It may not look like it, by I have WAY too much on my plate! And I don’t mean just food (although that CAN be a problem…) but everything else I have piled on in life. And a goodly portion of that is something I have served up MYSELF. It seems like people feel that if they don’t have every minute accounted for in doing SOMETHING, they’re slacking off.
I have been given a great gift of not having to work outside the home, but it seems that I get to the end of my day and wonder “What the heck happened?!? What do I have to show for this day?”
I’ll admit SOME of it is due to having a computer, but not all of it. I used to write a lot more, and having a computer made it very easy. I can’t remember the last time I wrote a short story or a poem. Of course, I do keep to my schedule of a weekly blog, but I don’t count that as much.
I used to read a
was one of the biggest joys in my life. It’s still a joy, but one I don’t
indulge in as much as I’d like. And I DO blame the computer for that one. When
I’m at Sarah’s, I hardly touch the computer and I read each evening before
going to bed.
Crafting has always been a big joy as well. As I’ve mentioned in previous blogs, when my muse Myrtle hits me, I’m a whirlwind for a certain period of time. Then I stop completely. My craft room is still in total chaos.

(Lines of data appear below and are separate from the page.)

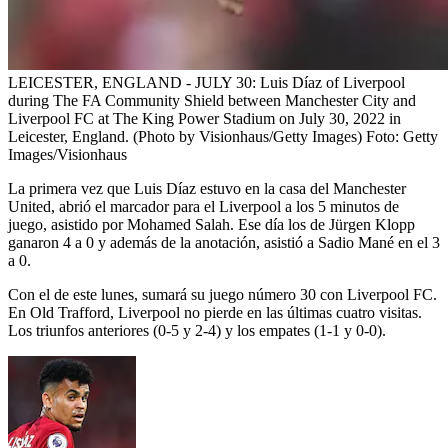
LEICESTER, ENGLAND - JULY 30: Luis Díaz of Liverpool
during The FA Community Shield between Manchester City and
Liverpool FC at The King Power Stadium on July 30, 2022 in
Leicester, England. (Photo by Visionhaus/Getty Images)
Foto:
Getty
Images/Visionhaus
La primera vez que Luis Díaz estuvo en la casa del Manchester
United, abrió el marcador para el Liverpool a los 5 minutos de
juego, asistido por Mohamed Salah. Ese día los de Jürgen Klopp
ganaron 4 a 0 y además de la anotación, asistió a Sadio Mané en el 3
a 0.
Con el de este lunes, sumará su juego número 30 con Liverpool FC.
En Old Trafford, Liverpool no pierde en las últimas cuatro visitas.
Los triunfos anteriores (0-5 y 2-4) y los empates (1-1 y 0-0).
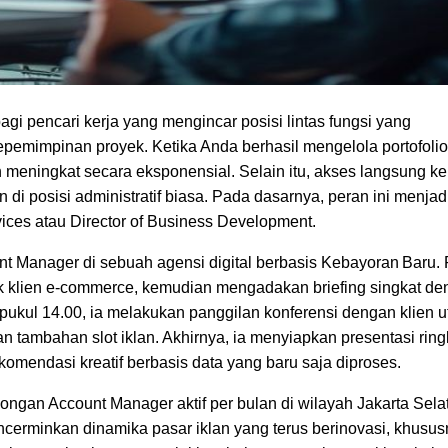
agi pencari kerja yang mengincar posisi lintas fungsi yang
pemimpinan proyek. Ketika Anda berhasil mengelola portofolio
kan meningkat secara eksponensial. Selain itu, akses langsung ke
di posisi administratif biasa. Pada dasarnya, peran ini menjad
vices atau Director of Business Development.
unt Manager di sebuah agensi digital berbasis Kebayoran Baru.
uk klien e‑commerce, kemudian mengadakan briefing singkat de
a pukul 14.00, ia melakukan panggilan konferensi dengan klien 
tambahan slot iklan. Akhirnya, ia menyiapkan presentasi rin
komendasi kreatif berbasis data yang baru saja diproses.
ngan Account Manager aktif per bulan di wilayah Jakarta Sela
ncerminkan dinamika pasar iklan yang terus berinovasi, khusus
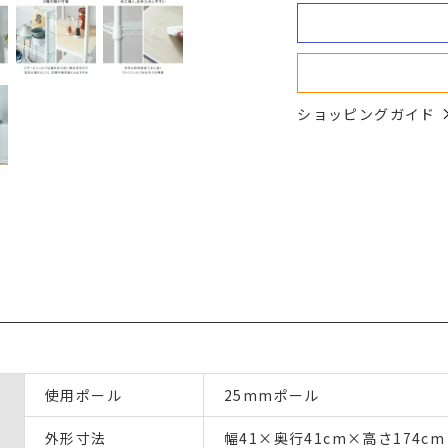
ショッピングガイド
使用ポール
25mmポール
外形寸法
幅41×奥行41cm×高さ174cm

In my case, I need to clear some of the “junk food” off my plate and replace it with healthy stuff. Reading, of course. Playing the piano. Writing to friends. I had a very active and wonderful correspondence with 3 penpals that has pretty much fallen by the wayside.
Most important of all, I feel, is to JUST STOP AND THINK. Do nothing. Sit and ponder, pray, meditate, whatever. BE QUIET for a minute.
And I fully understand the irony of this whole post, as I'm about to spend another week in Fresno with Lia again. She doesn't understand the concept of "quiet time". And of course we're heading into "the holidays" as well.
I don’t quite know how I’m going to deal with all this, but I’m hoping that by addressing this in a somewhat public manner, I will be encouraged to take charge and make changes. We’ll see. Wish me luck!!